> **EXERCISE TASK 1**
Answer these questions from the Danny Huston article, one line each:
(a) Who is Danny Huston's grandfather, and what award did he win?
(b) Who is his sister?
(c) At the SiriusXM studios, who did he sit down with, and what project did they discuss?
> **EXERCISE TASK 2**
Summarize the Danny Huston article in two sentences.

Danny Huston is “Delightfully Twisted” in Magic City
Danny Huston is a great talent both in front of and behind the camera and it should be no surprise because he comes from a family with a legacy all its own. His father– legendary director John Huston, his sister– the brilliant actress Angelica Huston, and his grandfather — Walter Huston, an Academy Award winning actor. Not that he needs to promote their achievements, he has a long list of his own. He’s probably best known for his performances in the films “The Aviator”, “The Constant Gardner”, and “The Proposition”, but there’s a long list to choose from. Recently he stopped by the SiriusXM studios to sit down with Ron Bennington and talk about his newest project, “Magic City”. Excerpts of that interview appear below.

> **SUPPLIED ENTRIES**
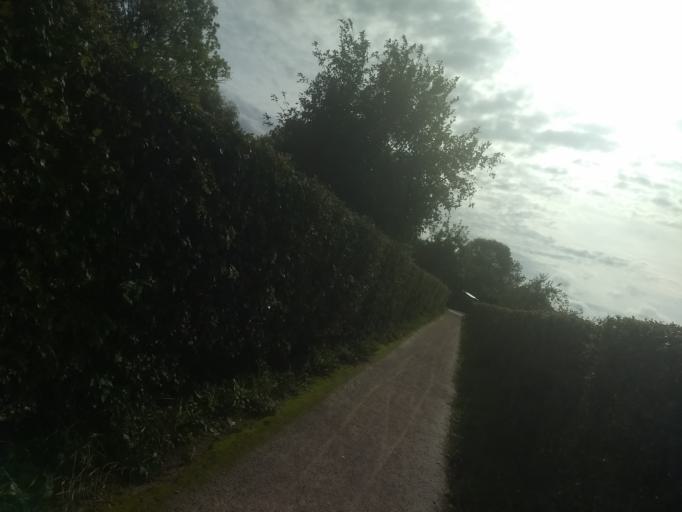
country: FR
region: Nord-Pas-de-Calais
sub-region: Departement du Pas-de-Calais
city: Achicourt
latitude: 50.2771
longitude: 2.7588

...

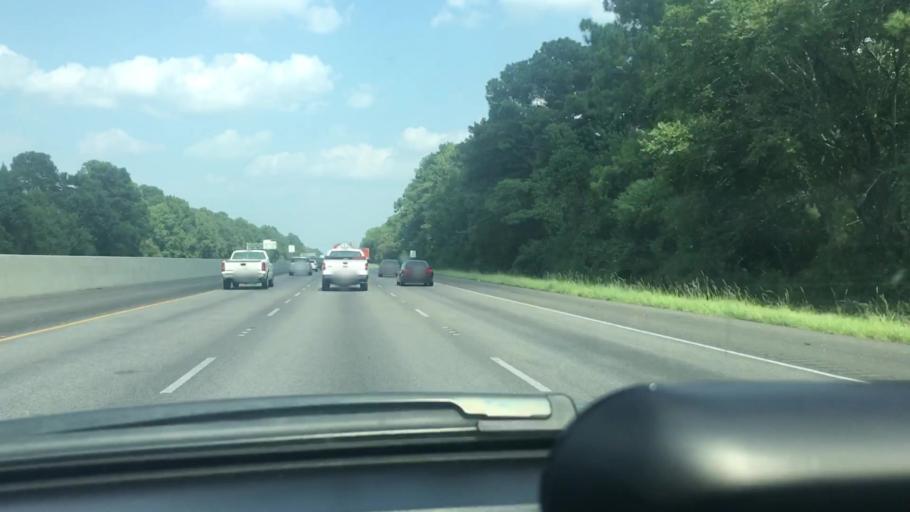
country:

> **RESULT 1**
(a) Walter Huston, who won an Academy Award.
(b) The actress Angelica Huston.
(c) Ron Bennington, and they discussed "Magic City."

> **RESULT 2**
Danny Huston is a talented actor and filmmaker from a notable family: his father is director John Huston, his sister is actress Angelica Huston, and his grandfather is Academy Award-winning actor Walter Huston. He has a long list of his own achievements and recently visited the SiriusXM studios to talk with Ron Bennington about his newest project, "Magic City."